Interpersonal Relationships

     One of the most emotionally challenging stages in Knapp's Relational Model is differentiating, which is the point in a relationship when individuals start to reclaim their identities and emphasize how they are different rather than what they have in common. I have experienced this stage recently in a long-term friendship that had once been so close. We used to talk nearly every day through texts and FaceTime, bonding over shared humor, life goals, and emotional support. But over time, the nature of our online communications shifted. We started as occasional delayed replies and turned into more surface-level conversations. The deeper check-ins, like "how are you really doing," were replaced by memes or reactive emojis. At first, I thought we were just busy. But eventually, I realized we were beginning to grow apart. Texts become transactional, and while we didn't argue, it was clear we were avoiding emotional vulnerability. 

    According to Alder and Proctor (2023), communication during the differentiating stage often highlights contract rather than connection. In our case, our online communication differences, text messages sometimes came off as cold or dismissive, even when that may not have been the intention. As we both leaned into our separate interests and social circles,  the "we" became "you and me". Online platforms, especially asynchronous ones like texting or Instagram DMs, can make it easier to avoid hard conversations. We can slightly drift without directly addressing the emotional distance.
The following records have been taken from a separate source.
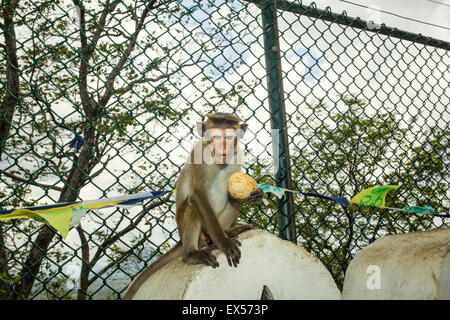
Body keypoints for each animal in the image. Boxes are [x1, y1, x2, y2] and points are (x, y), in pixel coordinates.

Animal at [123, 112, 264, 300]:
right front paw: (224, 244)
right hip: (193, 231)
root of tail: (181, 241)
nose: (223, 148)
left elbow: (234, 192)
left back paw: (228, 232)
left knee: (231, 199)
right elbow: (198, 195)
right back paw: (194, 252)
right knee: (192, 207)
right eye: (216, 136)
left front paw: (256, 194)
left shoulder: (237, 156)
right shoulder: (200, 154)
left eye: (228, 137)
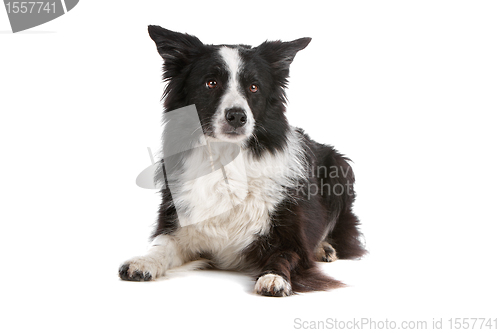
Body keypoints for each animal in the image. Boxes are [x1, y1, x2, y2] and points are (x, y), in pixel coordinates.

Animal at [119, 26, 366, 296]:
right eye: (211, 82)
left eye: (254, 87)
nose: (237, 116)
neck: (227, 159)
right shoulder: (179, 226)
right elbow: (161, 245)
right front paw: (143, 261)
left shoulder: (290, 239)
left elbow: (285, 256)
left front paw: (274, 277)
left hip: (340, 168)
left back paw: (324, 247)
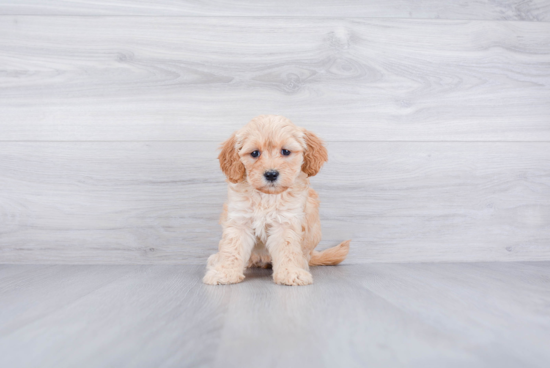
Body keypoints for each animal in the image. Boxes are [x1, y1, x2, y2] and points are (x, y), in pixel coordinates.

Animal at [205, 115, 352, 288]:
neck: (267, 196)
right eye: (254, 153)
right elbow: (232, 248)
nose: (271, 174)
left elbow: (287, 249)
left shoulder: (286, 222)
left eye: (286, 151)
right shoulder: (240, 220)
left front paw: (290, 273)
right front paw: (224, 272)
This aligns with McEwan's (2015) discussion on communication competence, particularly how new media networks can lead to misinterpretations and emotional disconnection when not used mindfully.

     Looking back, I wonder if a face-to-face conversation or even a phone call might have slowed down the distancing process. Still, I appreciate the role that stage played in helping us both focus on self-growth, even if that meant going our separate ways.




Adler, R. B., & Proctor, R. F. II. (2023). Interplay: The process of interpersonal communication (16th ed.). Oxford University Press.
McEwan, B. (2015). Navigating new media networks: Understanding and managing communication challenges in a networked society. Lexington Books.